A COMISSÃO DA VERDADE
A presidente Dilma já nomeou a Comissão da Verdade e Justiça. Os nomes apresentados para integrá-la são bons, mas as condições que terão para trabalhar não serão as mais agradáveis. Ela não terá poder para impor a ninguém a obrigação de testemunhar e os depoimentos que porventura venham a existir não serão públicos. O período que será investigado será muito longo: 1946 a 1988, ou seja, ultrapassará o período do regime militar e, se você quiser saber, nem sequer existe uma previsão orçamentária para o seu funcionamento.
Para quê a Comissão da Verdade? Para punir os responsáveis por torturas e assassinatos durante a ditadura militar no Brasil ocorrida entre 1964 e 1985. Em vários países uma tal comissão já foi formada, pois ela é uma exigência tanto de setores da sociedade civil como de órgãos internacionais como a OEA, o Tribunal Penal Internacional e a ONU. Não se trata, portanto, de uma “revanche” da esquerda, mas de luta pela justiça a partir da punição de torturadores e assassinos.
Alguns mitos propagados pela direita tentam descaracterizar a necessidade da Comissão da Verdade. Um primeiro mito diz que os agentes da ditadura “cumpriam ordens” e estavam em guerra com o “terrorismo” de grupos armados contrários ao governo. Mas o governo da ditadura militar não era legítimo, ele era fruto de um golpe de Estado ocasionado em 1964. Os governantes não haviam sido eleitos pelo povo. O regime de 64 tem o estatuto de Tirania e, sendo assim, não pode ser reconhecida nele nenhuma legitimidade.
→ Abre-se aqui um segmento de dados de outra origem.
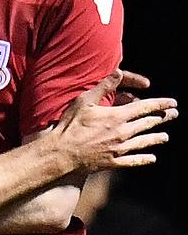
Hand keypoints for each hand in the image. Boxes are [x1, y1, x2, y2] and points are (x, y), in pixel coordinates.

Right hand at [54, 69, 177, 170]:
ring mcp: (119, 149)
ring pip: (143, 143)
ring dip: (156, 139)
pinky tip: (152, 158)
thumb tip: (118, 72)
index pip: (145, 108)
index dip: (161, 104)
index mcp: (117, 116)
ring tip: (165, 137)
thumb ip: (103, 87)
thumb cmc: (70, 125)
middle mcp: (122, 133)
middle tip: (173, 115)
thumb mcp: (84, 101)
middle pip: (147, 124)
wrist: (61, 153)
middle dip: (162, 118)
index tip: (173, 103)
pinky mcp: (113, 162)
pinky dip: (144, 159)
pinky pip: (133, 161)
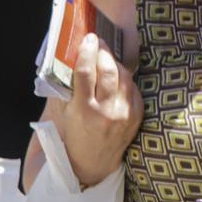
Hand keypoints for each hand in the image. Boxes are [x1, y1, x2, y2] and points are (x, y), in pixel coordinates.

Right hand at [47, 32, 141, 187]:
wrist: (94, 164)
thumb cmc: (74, 137)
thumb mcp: (64, 114)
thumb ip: (66, 89)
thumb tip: (69, 60)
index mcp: (84, 110)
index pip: (85, 72)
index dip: (86, 52)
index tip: (87, 38)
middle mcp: (107, 111)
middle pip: (108, 70)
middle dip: (103, 52)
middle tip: (98, 42)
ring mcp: (125, 113)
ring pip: (124, 76)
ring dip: (115, 62)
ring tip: (106, 55)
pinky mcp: (137, 115)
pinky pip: (133, 88)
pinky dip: (125, 78)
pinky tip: (117, 73)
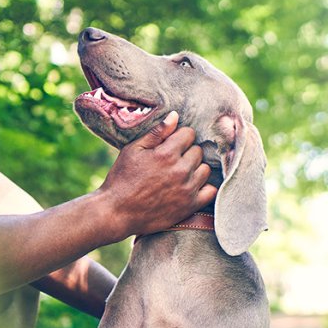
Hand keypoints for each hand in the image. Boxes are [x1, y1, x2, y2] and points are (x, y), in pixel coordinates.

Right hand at [94, 111, 216, 242]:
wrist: (117, 212)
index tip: (170, 145)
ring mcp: (187, 189)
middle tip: (171, 161)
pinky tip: (191, 186)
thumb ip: (156, 133)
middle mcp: (181, 170)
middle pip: (198, 151)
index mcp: (166, 154)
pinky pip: (211, 191)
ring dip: (195, 169)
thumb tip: (175, 115)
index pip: (189, 134)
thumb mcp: (132, 150)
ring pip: (205, 169)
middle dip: (186, 153)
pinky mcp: (190, 206)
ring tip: (179, 174)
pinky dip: (204, 187)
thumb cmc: (121, 179)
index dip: (179, 137)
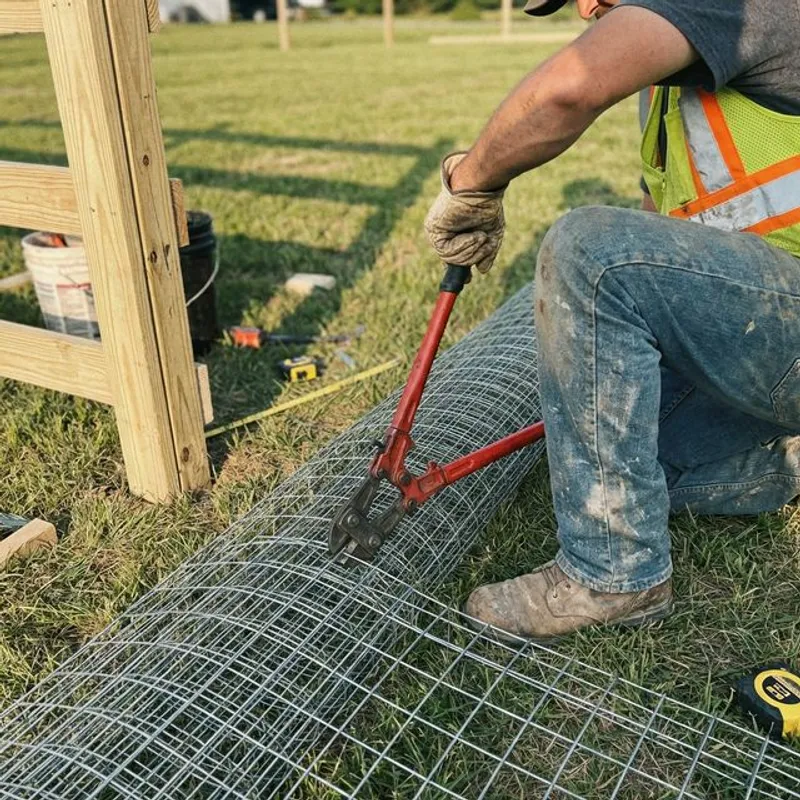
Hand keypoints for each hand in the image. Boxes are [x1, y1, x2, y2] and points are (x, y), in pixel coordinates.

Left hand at [424, 152, 505, 274]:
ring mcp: (436, 231)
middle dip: (473, 256)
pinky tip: (474, 235)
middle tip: (485, 242)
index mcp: (454, 233)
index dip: (460, 270)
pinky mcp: (433, 228)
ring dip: (471, 251)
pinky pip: (447, 251)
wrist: (481, 184)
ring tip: (481, 236)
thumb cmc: (487, 204)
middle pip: (453, 261)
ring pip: (451, 258)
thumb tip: (482, 270)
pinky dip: (464, 246)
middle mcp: (442, 233)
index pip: (453, 257)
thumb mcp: (491, 232)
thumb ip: (487, 252)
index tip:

E mesmo que tivesse não há lugar nenhum do mundo em que representantes de um governo legítimo tenham autorização para matar e torturar.
E os grupos armados? Não leiam Lênin, Mao ou Guevara. Procurem Thomas Hobbes e outros teóricos do Contrato Social, pensadores do moderno Estado burguês. Neles vocês encontrarão as maiores justificativas para a rebelião armada contra a ditadura. Para os Contratualistas a Tirania era a quebra do Contrato e o Tirano era um usurpador, contra ele vale tudo. A ideia de que ambos os lados são “iguais” e merecem ou serem anistiados ou punidos juntos é mera mistificação. Na França em 1946 os colaboradores de Petain foram para o banco dos réus. Não tinha lógica julgar os membros da resistência francesa junto com eles. Nenhum membro da rebelião do gueto de Varsóvia foi julgado no Tribunal de Nuremberg ao lado dos criminosos nazistas. Vítimas são vítimas, algozes são algozes.
Um segundo mito  propagado pela direita brasileira é a validade da anistia dada pelo presidente João Figueiredo em 1979. Nela estão incluidos tanto os militares como os guerrilheiros. Esta anistia não tem validade internacional. Ela não tem validade para a Corte Interamericana de Direitos Humanos, ligada à OEA, e para o Tribunal Penal Internacional. Estas cortes não adimitem anistia para quem cometeu crimes de tortura e assassinato a serviço do Estado. O Brasil faz parte destas instituições e já foi condenado em 2010 pela corte da OEA por não ter punido os militares que participaram da repressão à guerrilha do Araguaia.
Como dá para perceber Dilma tem recebido muitas pressões internas e externas para instaurar a comissão da verdade. A nossa já é tardia. Vários países vizinhos ao Brasil já puniram torturadores e assassinos. Do jeito que está a Comissão terá muitas dificuldades para investigar e punir, mas a partida não está perdida. Com mais pressões internas e externas a presidente Dilma, que tem em sua biografia uma parcela dessa história de resistência à ditadura, poderá tomar medidas mais drásticas e contundentes.
Aristóteles Lima Santana, 13/06/2012.